Этого было достаточно, чтобы посадить обеих в Ньюгет, где, на их несчастье, им припомнили кое-какие старые грехи. Им предъявили еще два обвинения и, когда правильность этих обвинений, была доказана, обеих приговорили к смерти. Обе сослались на живот, и обеих нашли беременными, хотя моя наставница была ничуть не больше беременна, чем я.
Я часто ходила навещать их и горевала с ними, ожидая, что и меня скоро постигнет та же участь; но это место внушало мне такой ужас, когда я вспоминала, что здесь родилась на свет и здесь мучилась моя мать, что я не могла больше выносить его и перестала навешать товарок.
Ах, если бы мне послужили уроком их бедствия, я бы еще могла быть счастливой, потому что до сих пор находилась на свободе и мне еще не предъявили ни одного обвинения; но урок пропал для меня даром, мера моя еще не исполнилась.
Моя товарка, как закоренелая преступница, была казнена; младшую воровку пощадили, отсрочив приведение приговора в исполнение, но долго еще она терпела голод и холод в тюрьме, пока наконец не добилась внесения своего имени в списки помилованных, и ее выпустили.
Страшный пример моей товарки наполнил меня ужасом, и долгое время я не выходила на промысел. Но однажды ночью по соседству с домом моей пестуньи раздались крики: «Пожар!» Пестунья выглянула в окна — все мы уже были на ногах — и сейчас же закричала, что весь дом госпожи такой-то в огне; так и оказалось в действительности. Тут старуха толкает меня в бок.
— Живо, деточка, — говорит, — пользуйся редким случаем. Пожар так близко, что вы успеете прибежать туда прежде, чем соберется толпа.
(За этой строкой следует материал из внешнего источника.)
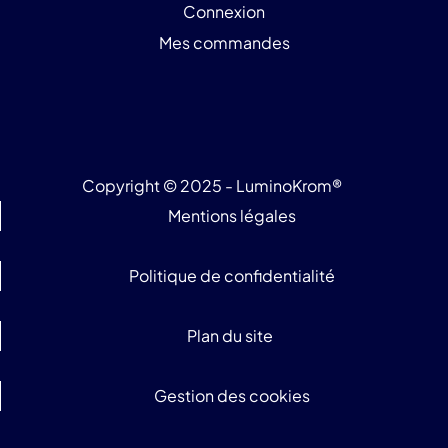
Connexion
Mes commandes
Copyright © 2025 - LuminoKrom®
Mentions légales
Politique de confidentialité
Plan du site
Gestion des cookies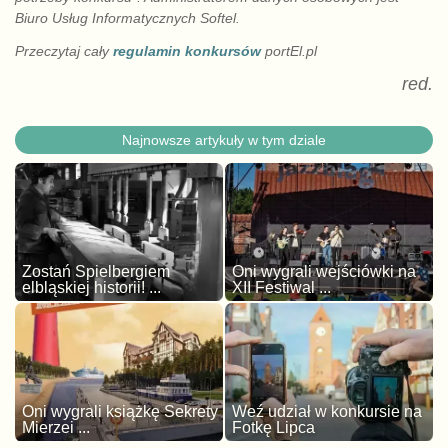
Biuro Usług Informatycznych Softel.
Przeczytaj cały
regulamin konkursów
portEl.pl
red.
Najnowsze artykuły w tym dziale
Zostań Spielbergiem
Oni wygrali wejściówki na
elbląskiej historii! ...
XII Festiwal ...
Oni wygrali książkę Sekrety
Weź udział w konkursie na
Mierzei ...
Fotkę Lipca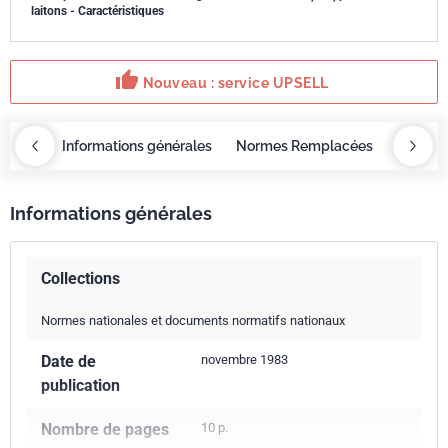
laitons - Caractéristiques
thumb_up
Nouveau : service UPSELL
OBAZ
Informations générales
Normes Remplacées
Norme 
Informations générales
Collections
Normes nationales et documents normatifs nationaux
Date de
novembre 1983
publication
Nombre de pages
10 p.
И она мигом объяснила мне мою роль:
— Ступайте туда, деточка, бегите в дом и скажите барыне или первому встречному, что вы пришли на помощь от госпожи такой-то, — это была знакомая пострадавшей, жившая на той же улице. Назвала она мне и и хозяйку еще одного дома, на которую я тоже могла сослаться.
Я выбежала на улицу и, войдя в дом, нашла, разумеется, всех обитателей в смятении. Встретив одну из служанок, говорю:
— Беда, голубушка! Как это случилось такое несчастье? Где ваша барыня? В безопасности ли она? А где дети? Я пришла от госпожи***, помочь вам.